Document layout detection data
Content starts

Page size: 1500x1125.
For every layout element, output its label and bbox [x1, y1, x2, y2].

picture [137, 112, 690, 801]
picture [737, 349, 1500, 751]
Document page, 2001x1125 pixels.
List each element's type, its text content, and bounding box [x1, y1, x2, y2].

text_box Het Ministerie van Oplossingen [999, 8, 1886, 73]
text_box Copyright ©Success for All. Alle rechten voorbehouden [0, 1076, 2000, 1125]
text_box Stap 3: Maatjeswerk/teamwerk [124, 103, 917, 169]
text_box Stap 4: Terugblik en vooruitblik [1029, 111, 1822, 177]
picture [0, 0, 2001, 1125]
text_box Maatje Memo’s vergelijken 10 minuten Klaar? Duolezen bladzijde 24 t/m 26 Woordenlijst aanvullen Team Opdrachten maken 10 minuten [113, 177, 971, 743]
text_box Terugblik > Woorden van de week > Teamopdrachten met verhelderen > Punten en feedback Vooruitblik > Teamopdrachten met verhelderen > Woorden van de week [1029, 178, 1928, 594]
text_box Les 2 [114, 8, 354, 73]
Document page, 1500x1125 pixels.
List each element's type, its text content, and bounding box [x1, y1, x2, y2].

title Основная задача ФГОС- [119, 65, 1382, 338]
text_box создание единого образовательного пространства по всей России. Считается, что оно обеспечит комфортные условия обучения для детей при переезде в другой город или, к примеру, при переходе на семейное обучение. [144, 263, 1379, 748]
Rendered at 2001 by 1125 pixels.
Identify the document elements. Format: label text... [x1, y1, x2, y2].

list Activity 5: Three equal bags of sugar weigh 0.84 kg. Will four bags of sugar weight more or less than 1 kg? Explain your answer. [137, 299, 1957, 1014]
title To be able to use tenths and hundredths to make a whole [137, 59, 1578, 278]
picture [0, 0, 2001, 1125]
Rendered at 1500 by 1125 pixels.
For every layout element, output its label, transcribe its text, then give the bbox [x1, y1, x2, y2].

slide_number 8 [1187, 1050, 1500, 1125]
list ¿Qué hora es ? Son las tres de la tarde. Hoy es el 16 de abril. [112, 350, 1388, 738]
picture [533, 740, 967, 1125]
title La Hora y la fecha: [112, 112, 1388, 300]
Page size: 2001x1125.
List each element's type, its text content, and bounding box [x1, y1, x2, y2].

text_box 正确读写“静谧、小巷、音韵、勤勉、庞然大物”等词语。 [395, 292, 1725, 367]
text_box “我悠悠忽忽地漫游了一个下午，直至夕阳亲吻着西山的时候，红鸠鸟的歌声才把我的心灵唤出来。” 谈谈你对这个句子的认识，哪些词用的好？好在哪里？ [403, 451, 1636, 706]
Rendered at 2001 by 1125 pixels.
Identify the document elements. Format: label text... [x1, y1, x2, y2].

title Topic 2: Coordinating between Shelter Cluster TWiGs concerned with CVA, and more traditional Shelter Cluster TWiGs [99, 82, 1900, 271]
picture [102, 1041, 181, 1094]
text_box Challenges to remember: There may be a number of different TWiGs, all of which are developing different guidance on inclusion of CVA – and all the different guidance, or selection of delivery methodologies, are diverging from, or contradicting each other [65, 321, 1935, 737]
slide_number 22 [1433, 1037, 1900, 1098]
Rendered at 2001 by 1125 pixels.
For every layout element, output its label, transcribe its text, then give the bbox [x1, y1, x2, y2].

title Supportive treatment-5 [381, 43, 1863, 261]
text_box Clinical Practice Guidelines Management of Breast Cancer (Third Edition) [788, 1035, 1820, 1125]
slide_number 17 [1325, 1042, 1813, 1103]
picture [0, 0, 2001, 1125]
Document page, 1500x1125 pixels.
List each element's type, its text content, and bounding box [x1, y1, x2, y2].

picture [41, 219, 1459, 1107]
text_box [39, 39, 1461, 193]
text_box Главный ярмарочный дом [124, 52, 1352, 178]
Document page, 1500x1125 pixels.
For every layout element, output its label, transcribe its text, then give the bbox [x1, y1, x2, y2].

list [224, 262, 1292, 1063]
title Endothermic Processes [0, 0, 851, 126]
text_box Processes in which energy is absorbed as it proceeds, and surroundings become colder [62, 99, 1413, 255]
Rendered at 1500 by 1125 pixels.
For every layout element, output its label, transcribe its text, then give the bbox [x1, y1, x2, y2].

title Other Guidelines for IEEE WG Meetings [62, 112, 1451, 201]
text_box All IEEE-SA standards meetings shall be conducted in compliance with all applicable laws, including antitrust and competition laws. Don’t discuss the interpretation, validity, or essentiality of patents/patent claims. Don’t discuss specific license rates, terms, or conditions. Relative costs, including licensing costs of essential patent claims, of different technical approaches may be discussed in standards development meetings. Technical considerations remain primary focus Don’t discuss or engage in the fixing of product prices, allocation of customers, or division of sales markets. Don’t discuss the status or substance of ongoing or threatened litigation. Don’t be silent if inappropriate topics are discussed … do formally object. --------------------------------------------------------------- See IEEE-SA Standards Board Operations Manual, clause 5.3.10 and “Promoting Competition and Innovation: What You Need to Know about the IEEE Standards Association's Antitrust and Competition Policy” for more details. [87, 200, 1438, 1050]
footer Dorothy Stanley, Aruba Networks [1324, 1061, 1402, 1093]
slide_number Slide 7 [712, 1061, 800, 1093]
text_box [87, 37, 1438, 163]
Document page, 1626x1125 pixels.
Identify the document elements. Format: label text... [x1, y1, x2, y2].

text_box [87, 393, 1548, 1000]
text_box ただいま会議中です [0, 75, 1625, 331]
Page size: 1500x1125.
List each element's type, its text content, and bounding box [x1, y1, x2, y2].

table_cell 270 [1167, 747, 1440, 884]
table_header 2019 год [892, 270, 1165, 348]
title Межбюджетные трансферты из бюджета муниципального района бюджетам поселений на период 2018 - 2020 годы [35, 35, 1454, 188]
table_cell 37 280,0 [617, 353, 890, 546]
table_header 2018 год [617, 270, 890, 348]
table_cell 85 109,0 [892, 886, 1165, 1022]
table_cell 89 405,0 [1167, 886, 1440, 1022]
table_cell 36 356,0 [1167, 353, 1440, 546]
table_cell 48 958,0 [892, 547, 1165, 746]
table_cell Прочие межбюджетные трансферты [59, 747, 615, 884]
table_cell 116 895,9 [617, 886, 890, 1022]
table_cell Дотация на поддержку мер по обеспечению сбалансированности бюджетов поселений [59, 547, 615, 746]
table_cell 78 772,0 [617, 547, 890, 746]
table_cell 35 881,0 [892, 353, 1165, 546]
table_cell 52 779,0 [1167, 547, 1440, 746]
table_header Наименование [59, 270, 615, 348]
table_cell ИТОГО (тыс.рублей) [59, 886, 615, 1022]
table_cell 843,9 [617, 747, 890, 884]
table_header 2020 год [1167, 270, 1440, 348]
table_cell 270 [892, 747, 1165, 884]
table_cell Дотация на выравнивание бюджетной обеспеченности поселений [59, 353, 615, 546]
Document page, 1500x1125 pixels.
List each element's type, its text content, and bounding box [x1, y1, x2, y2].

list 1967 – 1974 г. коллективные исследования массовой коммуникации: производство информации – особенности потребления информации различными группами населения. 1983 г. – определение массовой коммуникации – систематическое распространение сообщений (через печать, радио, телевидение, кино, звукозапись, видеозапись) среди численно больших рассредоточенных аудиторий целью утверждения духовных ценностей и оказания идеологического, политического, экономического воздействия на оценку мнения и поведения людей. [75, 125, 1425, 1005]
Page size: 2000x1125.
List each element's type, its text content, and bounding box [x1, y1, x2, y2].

Content ends

WHAT YOU ARE ASKED TO DO: Could you repeat every record above exactly as it stands?

REPLY TO THE TASK:
Page size: 1500x1125.
For every layout element, output its label and bbox [x1, y1, x2, y2].

picture [137, 112, 690, 801]
picture [737, 349, 1500, 751]
Document page, 2001x1125 pixels.
List each element's type, its text content, and bounding box [x1, y1, x2, y2].

text_box Het Ministerie van Oplossingen [999, 8, 1886, 73]
text_box Copyright ©Success for All. Alle rechten voorbehouden [0, 1076, 2000, 1125]
text_box Stap 3: Maatjeswerk/teamwerk [124, 103, 917, 169]
text_box Stap 4: Terugblik en vooruitblik [1029, 111, 1822, 177]
picture [0, 0, 2001, 1125]
text_box Maatje Memo’s vergelijken 10 minuten Klaar? Duolezen bladzijde 24 t/m 26 Woordenlijst aanvullen Team Opdrachten maken 10 minuten [113, 177, 971, 743]
text_box Terugblik > Woorden van de week > Teamopdrachten met verhelderen > Punten en feedback Vooruitblik > Teamopdrachten met verhelderen > Woorden van de week [1029, 178, 1928, 594]
text_box Les 2 [114, 8, 354, 73]
Document page, 1500x1125 pixels.
List each element's type, its text content, and bounding box [x1, y1, x2, y2].

title Основная задача ФГОС- [119, 65, 1382, 338]
text_box создание единого образовательного пространства по всей России. Считается, что оно обеспечит комфортные условия обучения для детей при переезде в другой город или, к примеру, при переходе на семейное обучение. [144, 263, 1379, 748]
Rendered at 2001 by 1125 pixels.
Identify the document elements. Format: label text... [x1, y1, x2, y2].

list Activity 5: Three equal bags of sugar weigh 0.84 kg. Will four bags of sugar weight more or less than 1 kg? Explain your answer. [137, 299, 1957, 1014]
title To be able to use tenths and hundredths to make a whole [137, 59, 1578, 278]
picture [0, 0, 2001, 1125]
Rendered at 1500 by 1125 pixels.
For every layout element, output its label, transcribe its text, then give the bbox [x1, y1, x2, y2].

slide_number 8 [1187, 1050, 1500, 1125]
list ¿Qué hora es ? Son las tres de la tarde. Hoy es el 16 de abril. [112, 350, 1388, 738]
picture [533, 740, 967, 1125]
title La Hora y la fecha: [112, 112, 1388, 300]
Page size: 2001x1125.
List each element's type, its text content, and bounding box [x1, y1, x2, y2].

text_box 正确读写“静谧、小巷、音韵、勤勉、庞然大物”等词语。 [395, 292, 1725, 367]
text_box “我悠悠忽忽地漫游了一个下午，直至夕阳亲吻着西山的时候，红鸠鸟的歌声才把我的心灵唤出来。” 谈谈你对这个句子的认识，哪些词用的好？好在哪里？ [403, 451, 1636, 706]
Rendered at 2001 by 1125 pixels.
Identify the document elements. Format: label text... [x1, y1, x2, y2].

title Topic 2: Coordinating between Shelter Cluster TWiGs concerned with CVA, and more traditional Shelter Cluster TWiGs [99, 82, 1900, 271]
picture [102, 1041, 181, 1094]
text_box Challenges to remember: There may be a number of different TWiGs, all of which are developing different guidance on inclusion of CVA – and all the different guidance, or selection of delivery methodologies, are diverging from, or contradicting each other [65, 321, 1935, 737]
slide_number 22 [1433, 1037, 1900, 1098]
Rendered at 2001 by 1125 pixels.
For every layout element, output its label, transcribe its text, then give the bbox [x1, y1, x2, y2].

title Supportive treatment-5 [381, 43, 1863, 261]
text_box Clinical Practice Guidelines Management of Breast Cancer (Third Edition) [788, 1035, 1820, 1125]
slide_number 17 [1325, 1042, 1813, 1103]
picture [0, 0, 2001, 1125]
Document page, 1500x1125 pixels.
List each element's type, its text content, and bounding box [x1, y1, x2, y2].

picture [41, 219, 1459, 1107]
text_box [39, 39, 1461, 193]
text_box Главный ярмарочный дом [124, 52, 1352, 178]
Document page, 1500x1125 pixels.
For every layout element, output its label, transcribe its text, then give the bbox [x1, y1, x2, y2].

list [224, 262, 1292, 1063]
title Endothermic Processes [0, 0, 851, 126]
text_box Processes in which energy is absorbed as it proceeds, and surroundings become colder [62, 99, 1413, 255]
Rendered at 1500 by 1125 pixels.
For every layout element, output its label, transcribe its text, then give the bbox [x1, y1, x2, y2].

title Other Guidelines for IEEE WG Meetings [62, 112, 1451, 201]
text_box All IEEE-SA standards meetings shall be conducted in compliance with all applicable laws, including antitrust and competition laws. Don’t discuss the interpretation, validity, or essentiality of patents/patent claims. Don’t discuss specific license rates, terms, or conditions. Relative costs, including licensing costs of essential patent claims, of different technical approaches may be discussed in standards development meetings. Technical considerations remain primary focus Don’t discuss or engage in the fixing of product prices, allocation of customers, or division of sales markets. Don’t discuss the status or substance of ongoing or threatened litigation. Don’t be silent if inappropriate topics are discussed … do formally object. --------------------------------------------------------------- See IEEE-SA Standards Board Operations Manual, clause 5.3.10 and “Promoting Competition and Innovation: What You Need to Know about the IEEE Standards Association's Antitrust and Competition Policy” for more details. [87, 200, 1438, 1050]
footer Dorothy Stanley, Aruba Networks [1324, 1061, 1402, 1093]
slide_number Slide 7 [712, 1061, 800, 1093]
text_box [87, 37, 1438, 163]
Document page, 1626x1125 pixels.
Identify the document elements. Format: label text... [x1, y1, x2, y2].

text_box [87, 393, 1548, 1000]
text_box ただいま会議中です [0, 75, 1625, 331]
Page size: 1500x1125.
List each element's type, its text content, and bounding box [x1, y1, x2, y2].

table_cell 270 [1167, 747, 1440, 884]
table_header 2019 год [892, 270, 1165, 348]
title Межбюджетные трансферты из бюджета муниципального района бюджетам поселений на период 2018 - 2020 годы [35, 35, 1454, 188]
table_cell 37 280,0 [617, 353, 890, 546]
table_header 2018 год [617, 270, 890, 348]
table_cell 85 109,0 [892, 886, 1165, 1022]
table_cell 89 405,0 [1167, 886, 1440, 1022]
table_cell 36 356,0 [1167, 353, 1440, 546]
table_cell 48 958,0 [892, 547, 1165, 746]
table_cell Прочие межбюджетные трансферты [59, 747, 615, 884]
table_cell 116 895,9 [617, 886, 890, 1022]
table_cell Дотация на поддержку мер по обеспечению сбалансированности бюджетов поселений [59, 547, 615, 746]
table_cell 78 772,0 [617, 547, 890, 746]
table_cell 35 881,0 [892, 353, 1165, 546]
table_cell 52 779,0 [1167, 547, 1440, 746]
table_header Наименование [59, 270, 615, 348]
table_cell ИТОГО (тыс.рублей) [59, 886, 615, 1022]
table_cell 843,9 [617, 747, 890, 884]
table_header 2020 год [1167, 270, 1440, 348]
table_cell 270 [892, 747, 1165, 884]
table_cell Дотация на выравнивание бюджетной обеспеченности поселений [59, 353, 615, 546]
Document page, 1500x1125 pixels.
List each element's type, its text content, and bounding box [x1, y1, x2, y2].

list 1967 – 1974 г. коллективные исследования массовой коммуникации: производство информации – особенности потребления информации различными группами населения. 1983 г. – определение массовой коммуникации – систематическое распространение сообщений (через печать, радио, телевидение, кино, звукозапись, видеозапись) среди численно больших рассредоточенных аудиторий целью утверждения духовных ценностей и оказания идеологического, политического, экономического воздействия на оценку мнения и поведения людей. [75, 125, 1425, 1005]
Page size: 2000x1125.
List each element's type, its text content, and bounding box [x1, y1, x2, y2].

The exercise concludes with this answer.